I sigh and rub my eyes, "I really could care less now."  

"How can you not care? People's lives are at stake." Patrik states in his obnoxiously good self-righteousness. I sit up, looking away from the cracks and instead at him. Green eyes filled with surprise and a frown painting his lips. 

"I know that. But I'm too self centered to care. And since the war ends poorly for me either way, it means I don't really focus on troops movements or recently captured cities." Patrik stares at me, brows furrowed and lips in a thin line. He pulls out a cigarette and lights it. The smoke swirls around his stern face as he speaks. 

"You are not self centered." 

"Yes I am."

"No self centered person would care so deeply about family and duty. It's all you go on about. A As for the war ending badly for despite the victor, I disagree. In fact, I think that you will be safe either way." 

A laugh bubbles in my throat at his ridiculous statement. I stand up, slowly because of how tired I am and slightly pace around the room. "Safe? You think I am safe?" I cackle. "Oh, how have you deluded yourself from thinking I am anywhere close to safe currently." I turn to face him. "Yes, I am safe as of today, only because I am a useful political prisoner and bargaining tool. But, if Scaale wins, the people will want retribution for the heinous acts of Imperious and I will bare that price. You will not be able to protect me from justice. I will rot in prison. As for Umbra and Sapphirus winning, I will be physically safe. Until I cannot fulfill my duty to the crown." 

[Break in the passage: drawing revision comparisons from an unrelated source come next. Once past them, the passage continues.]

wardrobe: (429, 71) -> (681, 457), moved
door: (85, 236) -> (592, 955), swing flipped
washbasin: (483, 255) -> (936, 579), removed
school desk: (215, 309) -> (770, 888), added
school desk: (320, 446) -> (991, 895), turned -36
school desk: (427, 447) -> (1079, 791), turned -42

"What do you mean? Why can't you fulfill your duty?" Patrik interrupts. 

Tears well in my eyes, "because I cannot have children anymore! I am barren!" I wail. "And when Henry learns of it, when years go by and the nursery is still empty and there are no heirs, he will dispose of me! Lock me in a dungeon and find a fertile maid to pass their children off as our own!

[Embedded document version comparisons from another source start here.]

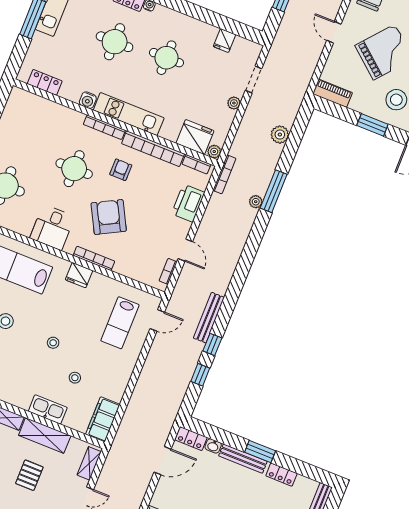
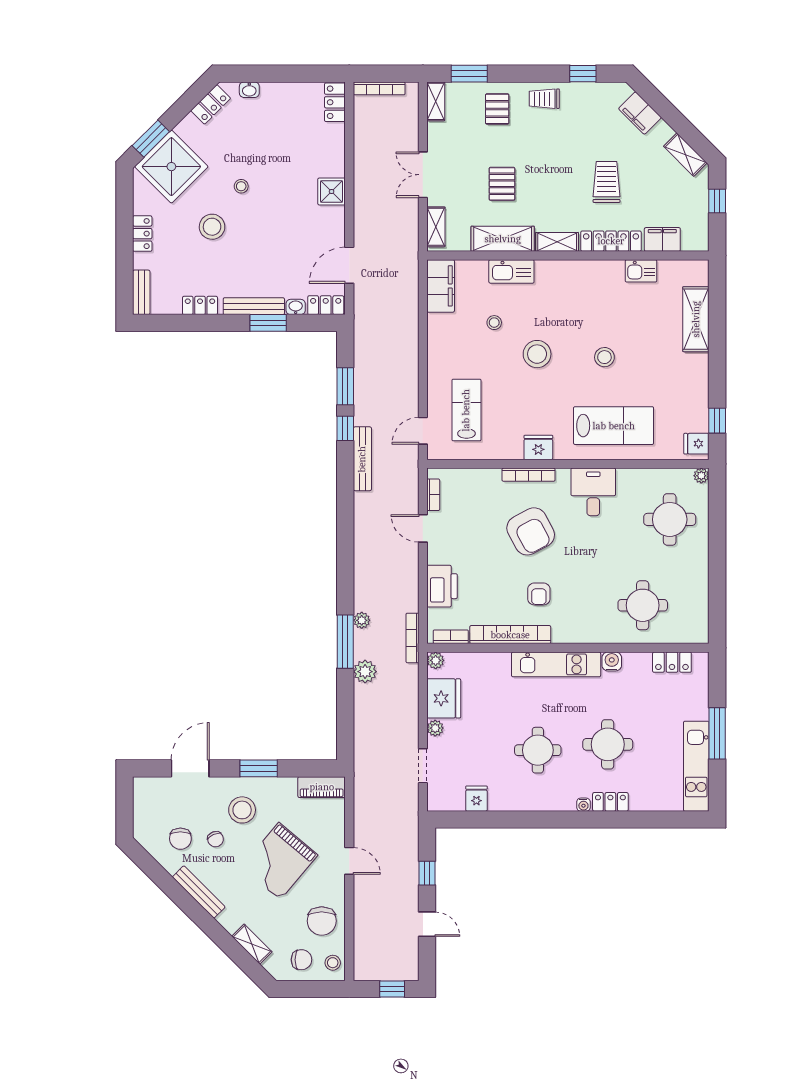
bookcase: (104, 127) -> (579, 637), removed
plant: (280, 135) -> (365, 672), moved
fridge: (195, 137) -> (444, 698), moved, turned -90
round table: (74, 169) -> (643, 605), moved
stool: (53, 343) -> (537, 354), width x1.89, depth x1.89
window: (200, 375) -> (345, 386), width x1.50
window: (260, 451) -> (268, 323), moved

"Oh" Patrik looks startled at this revelation as it sets in. He gives me a grim look, "You are trapped...I have trapped you."

Silence falls on the room, the only noise being the crackle of the fire and the water banging on the windows. Patrik puts his head into his hands, cradling it. His whole body starts to rack with sobs, first suppressed but then get louder and louder. "Nilsia, I am so sorry." 

"Please don't-

"No, please let me say this. War and death is coming and if I take this to my grave I will never forgive myself. Even from the afterlife." He cries. Slowly, he puts out the lit cigarette in his hands and grabs my hand from the chair. His hands are still as I remember, rough with callouses from sword fighting and send a soft tingle down my arm. "As God as my witness Nilsia, I will atone for what I have done to you for the rest of my life. I am so incredibly and deeply sorry. I will spend the rest of my living, breathing days hoping for your mercy. I'm so sorry for leaving you, for not listening, for putting you in an impossible situation. I'm so sorry. I don't expect your forgiveness. But I will work for it till I lay on my death bed and take my last breath. That is a promise." 

I stand there, mouth opened in shock as Patrik's cries sound around the air. A promised life of atonement is sacred in Scalaen culture. Not only has Patrik offered me apologies, he has promised his soul.